The research is present that demonstrates that millennials are the first of their kind to delay this right-of-passage into adulthood. They reportedly feel less of a sense of excitement for getting older and entering the workplace than they do a sense of deep-seeded fear and feelings of inferiority. Much of the content populating the web is geared towards millennial’s tendency to resist adulthood, mostly due in part to feelings of inadequacy. In today’s job market it is that much harder to gain employment in one’s chosen field or even an unpaid internship in that which they majored. Simply put, it is much harder to gain the experience one needs to even be qualified for many of the jobs in the market. This, coupled with the idea of helicopter parenting that become popular in the 1990s and creates an inability to detach from parental figures, makes adulthood not only anxiety ridden but sometimes, unattainable. It has often been claimed that millennials are a generation of narcissists. The overall characteristic associated with this generation is often times misconstrued to assume that they are a heaping batch of narcissistic A-holes, but the issue really goes much deeper than that. Millennials are not refusing to juggle school, a part-time job, and laundry just because they think they’re too entitled. Many millennials, like Amy, from Donatone’s research, don’t possess the skills to handle all of these tasks on a daily basis, and the idea of taking on these seemingly normal responsibilities for a twenty-something year-old, is actually cause for anxiety and depression.

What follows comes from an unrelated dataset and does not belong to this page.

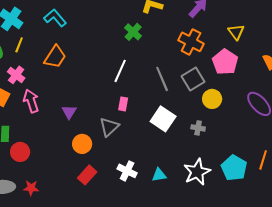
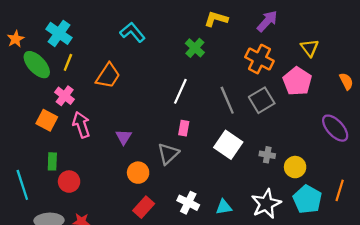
cyan L-shape: (55, 18) -> (133, 32), moved
yellow circle: (212, 99) -> (295, 167), moved

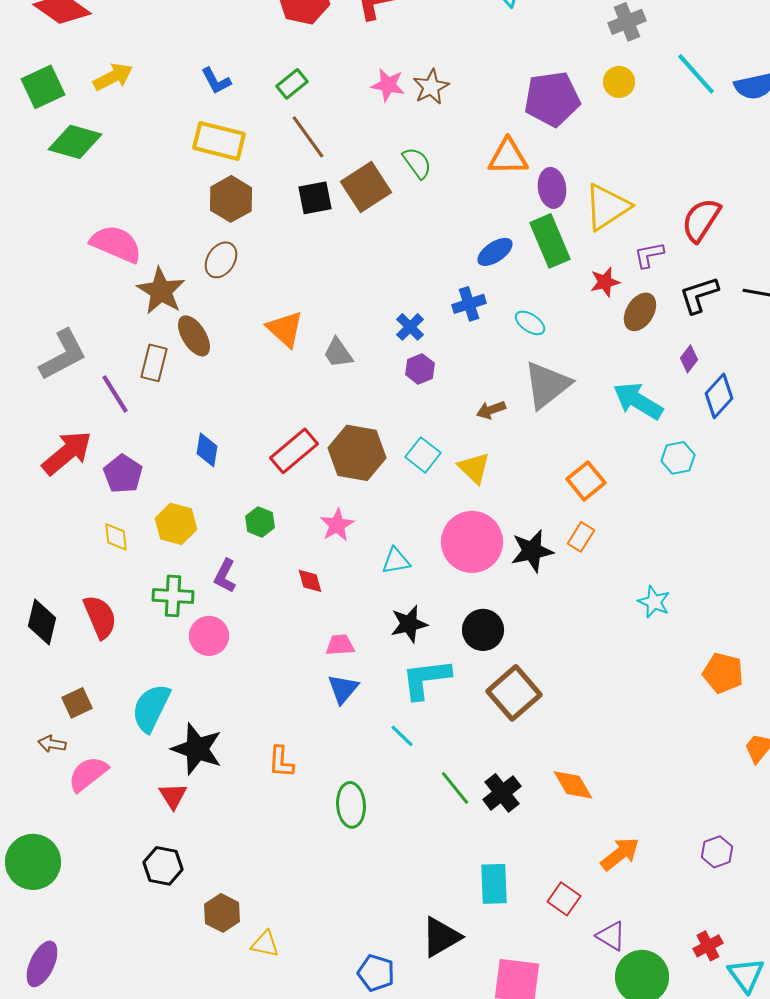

It is not unusual for millennials to browse through Facebook and be suggested a slew of articles based on 90s throwback items like Beanie Babies or platform shoes. It is also just as likely that a millennial will click on one of these numerous articles listing back-to-school gear they probably had on their first day of middle school (see Bustle.com’s 13 Thing Every Hot Topic Kid Had In Their Middle School Wardrobe). It is of course comforting for everyone to remember the simpler times of childhood, but in the past, the media has not made such efforts to curtail their content to a group of readers hungry to regress, even if for a few minutes, into their pasts.
It should not go without mentioning, that not all millennials identify with these feelings of anxiety towards adulthood and that many are able to balance a healthy work/play lifestyle. There are many people from this generation who are comfortable entering the workforce and taking on the responsibilities that come hand-in-hand with growing up. However, this generation is undeniably plagued with the juxtaposition between the late 90s to early 2000s economy versus the very discouraging and cutthroat marketplace in which they must navigate today. Many millennials have dreams of actually working at a company where their skills and degrees can be put to use. It is a pathetic reality that people are arguing Liberal Arts degrees will soon be obsolete. The troubles that this group faces can’t be washed away by someone telling them to simply study the fields that have lots of jobs and pay well – It’s unrealistic – not everyone can be web developers, accountants, work in telecom, or in any of the other hot ticket careers.
When millennials are scouring Indeed.com and Craiglist.com, applying to a hundred or more jobs per day, perhaps the only thing that does lighten the heart a bit is BuzzFeed’s Can We Guess What 90s Snack Matches Your Personality?, glimmering with the hope of escape and freedom from underemployment woes. Perhaps 90s nostalgia is the only thing that lessons the blow, if even for a few brief moments.